Although very conservative, he opposed the issuing of new prohibitions: "Make not the fence higher than the Law itself, lest it should fall and destroy the plants".

===Aggadah===
Hiyya's activity extended also to the aggadah. Sayings of his, and his controversies with Simeon ben Halafta, Bar Kappara, Jonathan, and Jannai are frequently quoted in aggadic literature.

As a Babylonian Hiyya hated the Romans, whom he compared to obnoxious insects. "God foresaw that the Jews could not bear the yoke of the Romans, and therefore designed Babylonia for their place of residence".

Hiyya's views on some Biblical books are noteworthy. According to him the Book of Job is the work of a non-Jew, and Solomon wrote his works in his old age.

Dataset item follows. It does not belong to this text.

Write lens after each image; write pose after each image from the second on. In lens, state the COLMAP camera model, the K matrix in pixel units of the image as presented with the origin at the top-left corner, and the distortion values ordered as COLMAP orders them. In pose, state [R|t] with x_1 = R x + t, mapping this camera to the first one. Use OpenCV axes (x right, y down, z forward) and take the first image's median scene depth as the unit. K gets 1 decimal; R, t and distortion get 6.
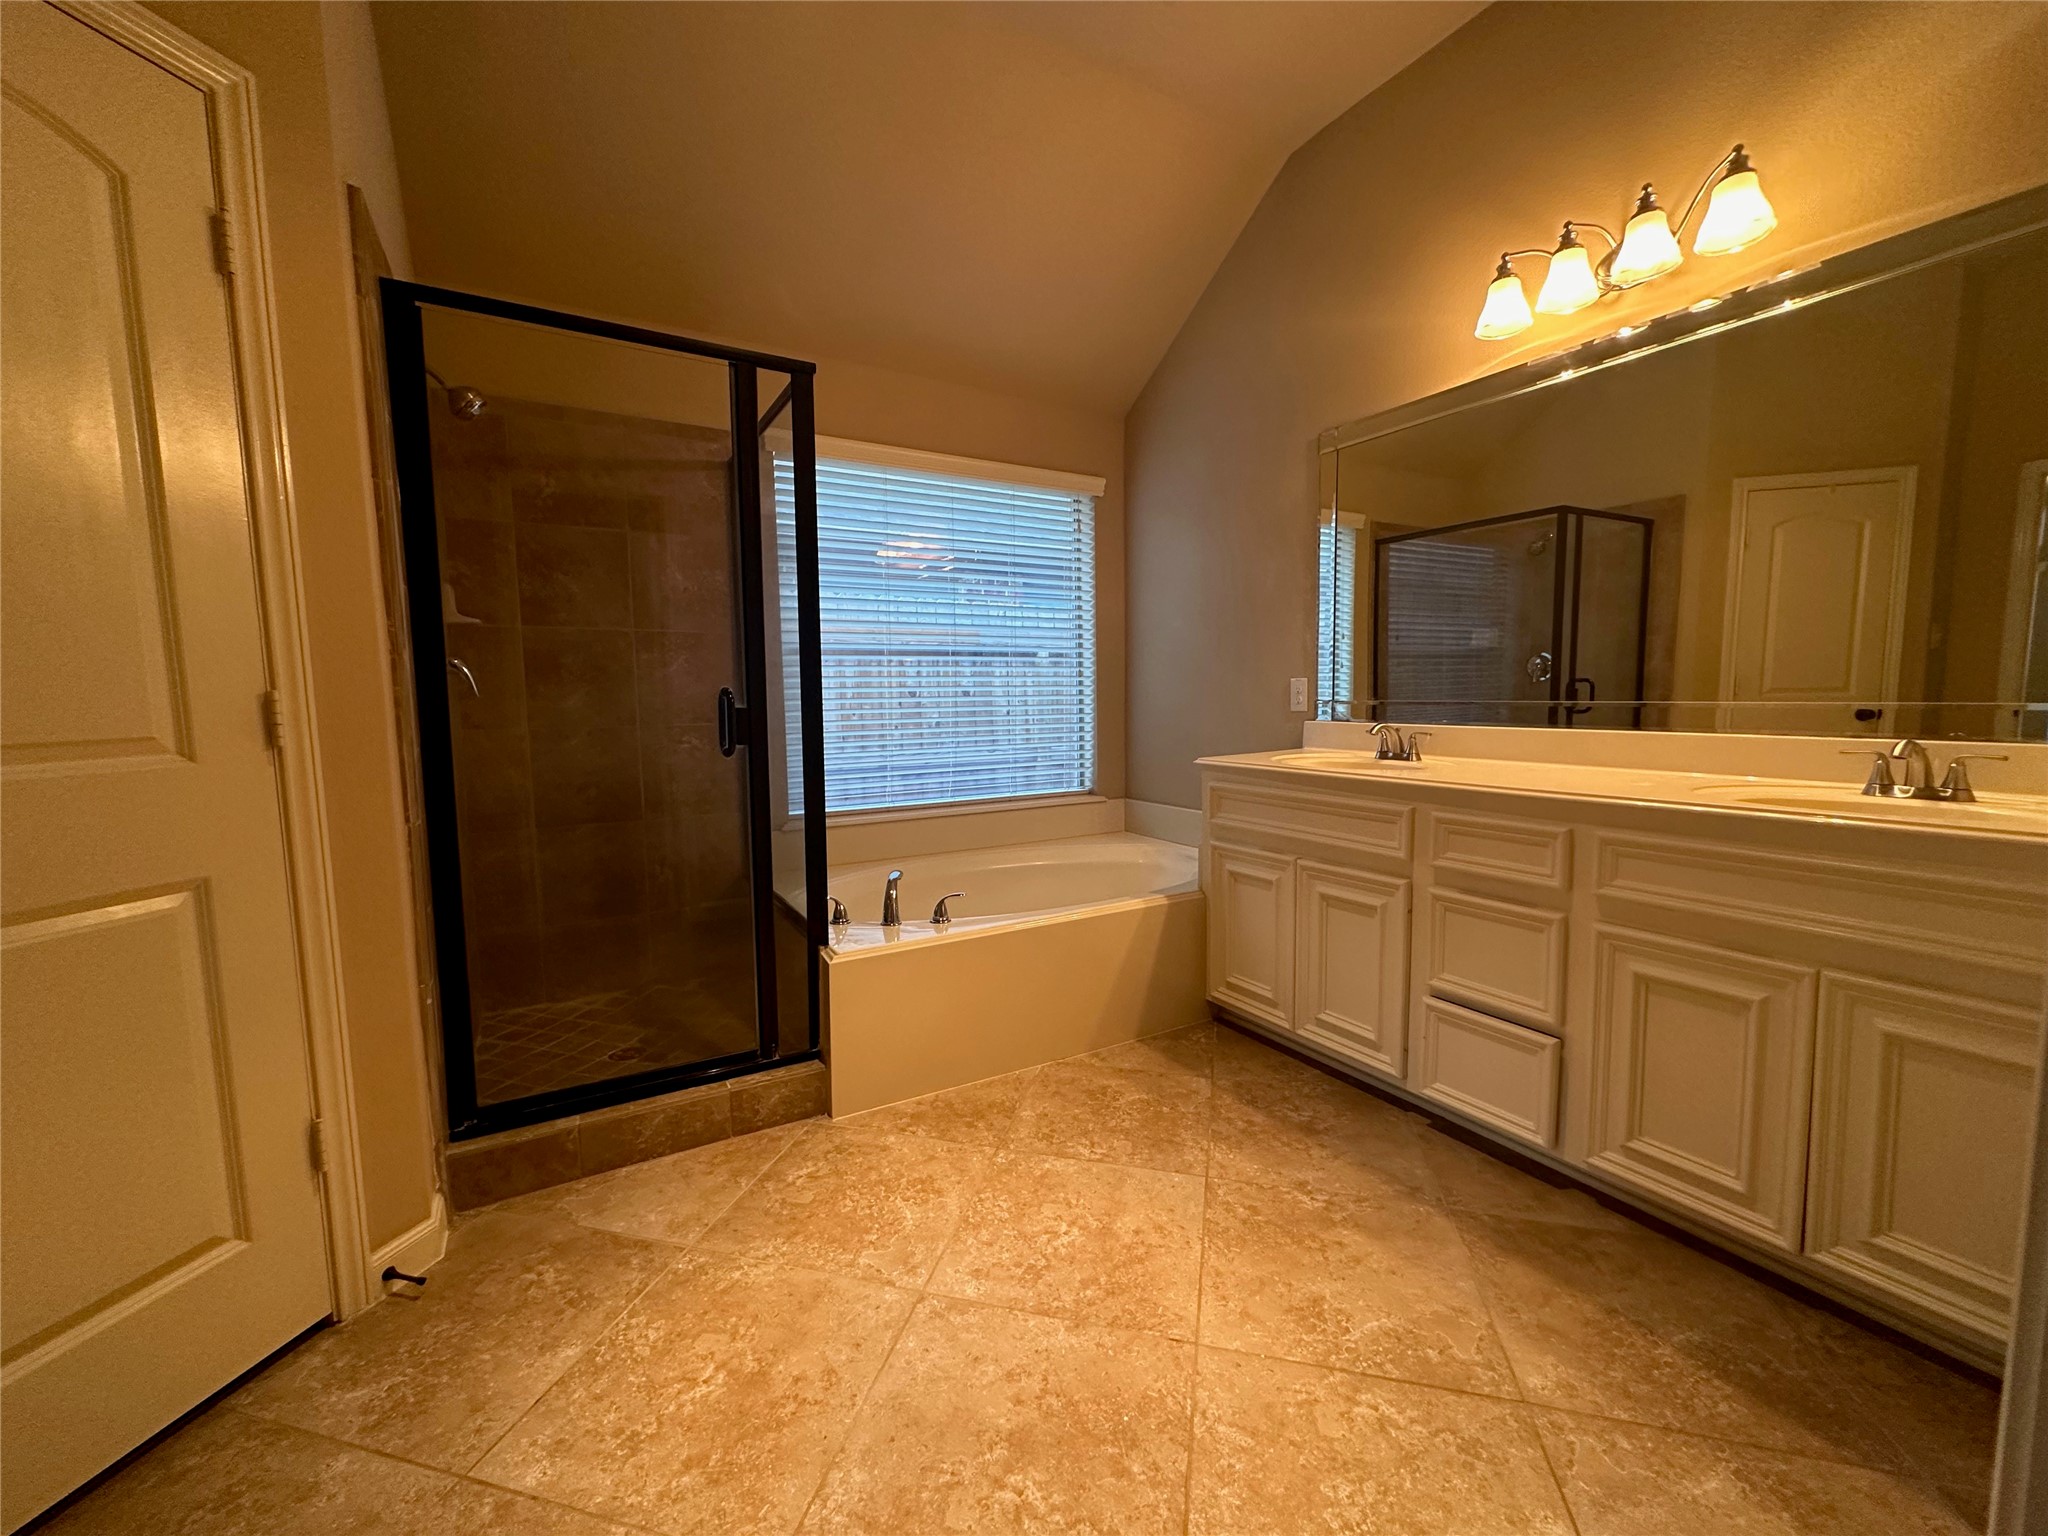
lens RADIAL K [[815.9, 0, 1021.1], [0, 815.9, 766.2], [0, 0, 1]] dist [-0.003144, -0.000496]
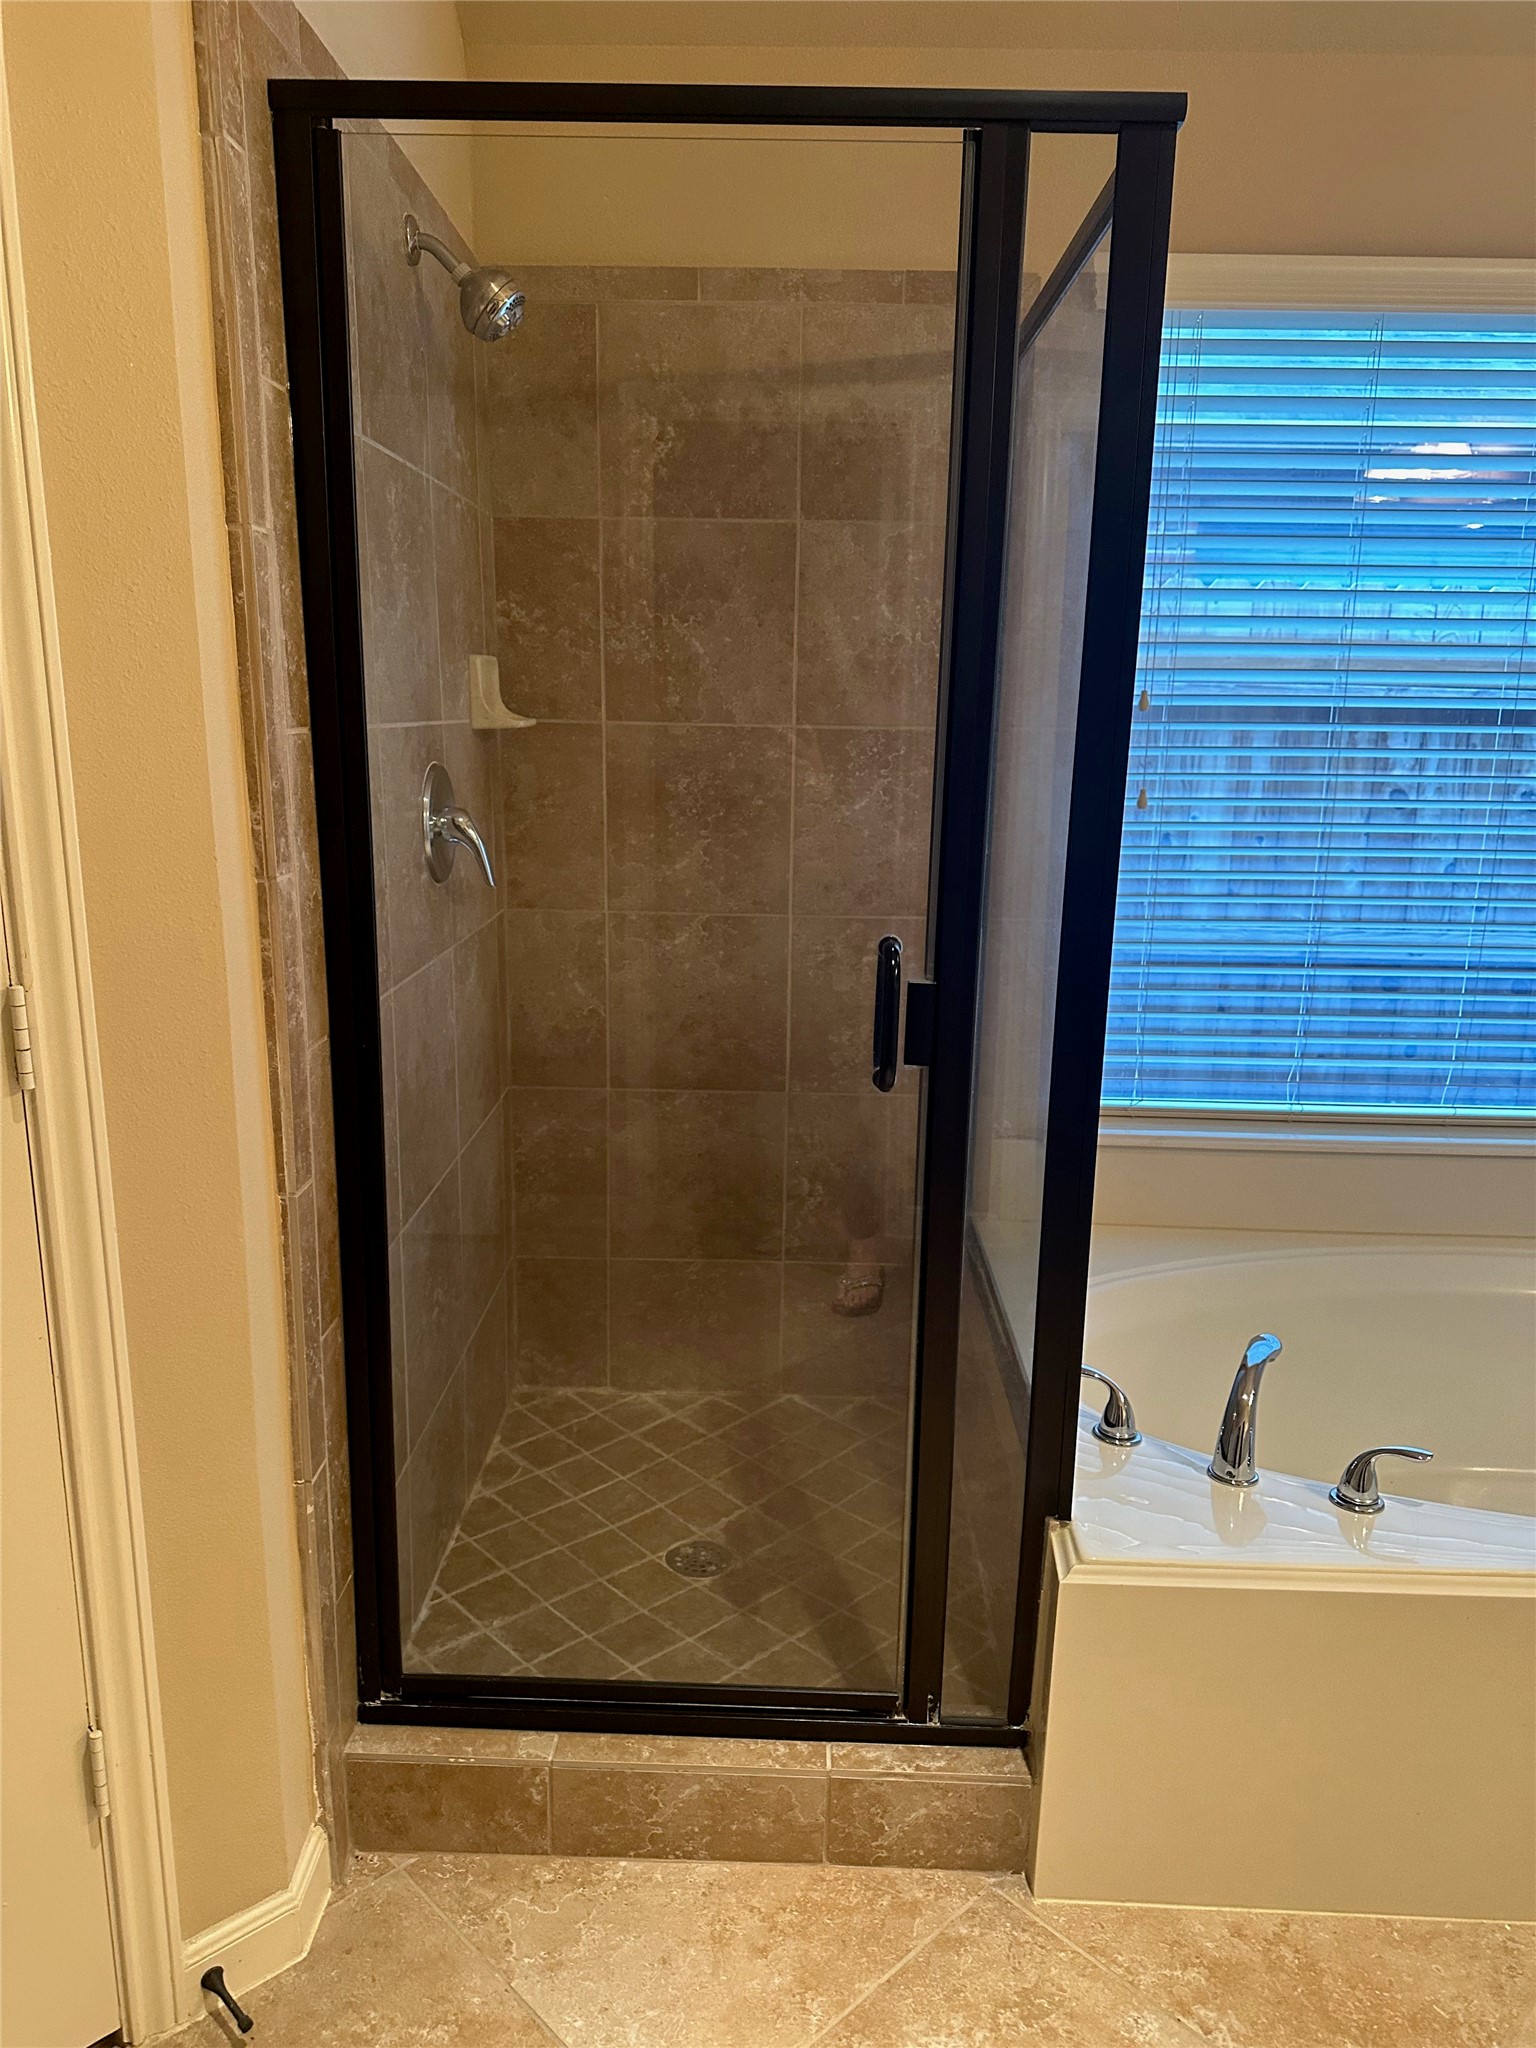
lens RADIAL K [[1425.4, 0, 770.9], [0, 1425.4, 1018.8], [0, 0, 1]] dist [0.039787, -0.042849]
pose [[0.851363, 0.139554, -0.505673, -0.020791], [-0.071968, 0.985922, 0.150925, -0.157868], [0.519616, -0.092099, 0.849421, 0.295449]]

Hiyya's aggadot are particularly rich in thoughts concerning the moral life and the relations of human beings to one another.

Hiyya was a physician of high repute. The Talmud quotes many of his medical utterances, among which is a description of the development of the embryo in the womb which betrays considerable medical knowledge.

===Quotes===
- As the dawn spreads gradually, so will the deliverance of Israel come gradually.